ARTIKEL

Nachhaltigkeit
Bauen mit Zukunft
Rot leuchtet der Geschäftsbericht 2019/2020 der Zumtobel Group: Eine Signalfarbe, die Aufmerksamkeit schaffen soll für die Dringlichkeit der Botschaft ihres Gestalters. Prof. Werner Sobek hat die 29. Edition des Geschäftsberichts zusammen mit büro uebele entworfen, und setzt den Fokus auf die Themen Nachhaltigkeit und Zukunftsverantwortung. 17 Thesen hat der Vorreiter für Nachhaltigkeit in der Bauindustrie formuliert, die einen kritisch-konstruktiven Ausblick in die Zukunft geben sollen:
1. Die Menschheit wächst im Durchschnitt um 2,6 Menschen pro Sekunde.
Dies ist die wohl wichtigste Zahl. Wollten wir den durch dieses Wachstum entstehenden Bedarf an Hochbauten und Infrastruktur auf dem Niveau von Österreich, der Schweiz oder Deutschland befriedigen, dann müssten wir der Erde hierfür pro Jahr circa 40 Milliarden Tonnen Baustoffe entnehmen. Das entspricht dem Volumen einer 30 Zentimeter dicken Wand entlang des rund 40.000 Kilometer langen Äquators. Diese jährlich zu errichtende Wand hätte eine Höhe von etwa 1.300 Meter. Es geht also fortan darum, für mehr Menschen mit weniger Material zu bauen.
2. Die große Tragödie der Menschheit besteht darin, dass CO2 durchsichtig und geruchlos ist.
Das Begreifen des von den Menschen nicht wahrnehmbaren, klimaschädlichen Gases beginnt wohl erst dann, wenn wir vor dessen Auswirkungen stehen. Dann aber ist es zu spät. Wir müssen lernen, das Nicht-Sichtbare, das Nicht-Riechbare zu verstehen, es zu bändigen und zu vermeiden, um seine Auswirkungen so klein wie möglich zu halten.
3. Die Menschheit hat kein Energieproblem. Sie hat ein Emissionsproblem.
Allein die Sonne strahlt über 10.000-mal mehr Energie auf die Erde ein, als die Menschheit für alle ihre Funktionalitäten benötigt. Wir haben also kein Energieproblem. Wir haben ein Emissionsproblem, im Wesentlichen hervorgerufen durch die bei der Verbrennung von fossilen Trägern, Biogas und Holz entstehenden klimaschädlichen Gase. Wir müssen energiepolitische Maßnahmen durch emissionspolitische Maßnahmen ablösen. Die Forderung lautet: Das Freisetzen klimaschädlicher Gase bei Herstellung, Betrieb und Abbau unserer gebauten Umwelt wird verboten.
4. Es ist irreführend, von "erneuerbarer" Energie zu sprechen.
Energie kann weder erzeugt noch vernichtet werden. Sie kann nur von einer Form in andere Formen umgewandelt werden. Wir müssen uns um eine präzise Sprache, ein präzises Beschreiben der Fakten und der zwischen den Fakten bestehenden Zusammenhänge bemühen. Dies ist Grundlage sowohl jedweder Erkenntnismöglichkeit und damit jeder Wissenschaft als auch jedweder Demokratie.

DEINE AUFGABEN
1) Prüfe, ob die Aussagen (a), (b) und (c) mit dem Artikel übereinstimmen, und antworte jeweils mit Ja oder Nein samt den entscheidenden Worten des Artikels als wörtlichem Zitat: (a) Die Menschheit wächst im Durchschnitt um 2,6 Menschen pro Sekunde. (b) Die Menschheit hat ein Energieproblem. (c) Werner Sobek hat die 29. Edition des Geschäftsberichts allein entworfen.
2) Gib aus dem Artikel den Abschnitt von „Allein die Sonne“ bis „Energie zu sprechen.“ unverändert zurück.
Die anschließenden Zeilen stammen aus einer anderen Quelle als der Artikel.

GESAMMELTE DATEN
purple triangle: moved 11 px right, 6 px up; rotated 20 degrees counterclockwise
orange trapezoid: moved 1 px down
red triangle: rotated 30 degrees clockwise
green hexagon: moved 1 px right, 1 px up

ERGEBNISSE PRO AUFGABE
1)
(a) Ja: „Die Menschheit wächst im Durchschnitt um 2,6 Menschen pro Sekunde.“
(b) Nein: „Die Menschheit hat kein Energieproblem.“
(c) Nein: „Prof. Werner Sobek hat die 29. Edition des Geschäftsberichts zusammen mit büro uebele entworfen“

2)
Allein die Sonne strahlt über 10.000-mal mehr Energie auf die Erde ein, als die Menschheit für alle ihre Funktionalitäten benötigt. Wir haben also kein Energieproblem. Wir haben ein Emissionsproblem, im Wesentlichen hervorgerufen durch die bei der Verbrennung von fossilen Trägern, Biogas und Holz entstehenden klimaschädlichen Gase. Wir müssen energiepolitische Maßnahmen durch emissionspolitische Maßnahmen ablösen. Die Forderung lautet: Das Freisetzen klimaschädlicher Gase bei Herstellung, Betrieb und Abbau unserer gebauten Umwelt wird verboten.
4. Es ist irreführend, von "erneuerbarer" Energie zu sprechen.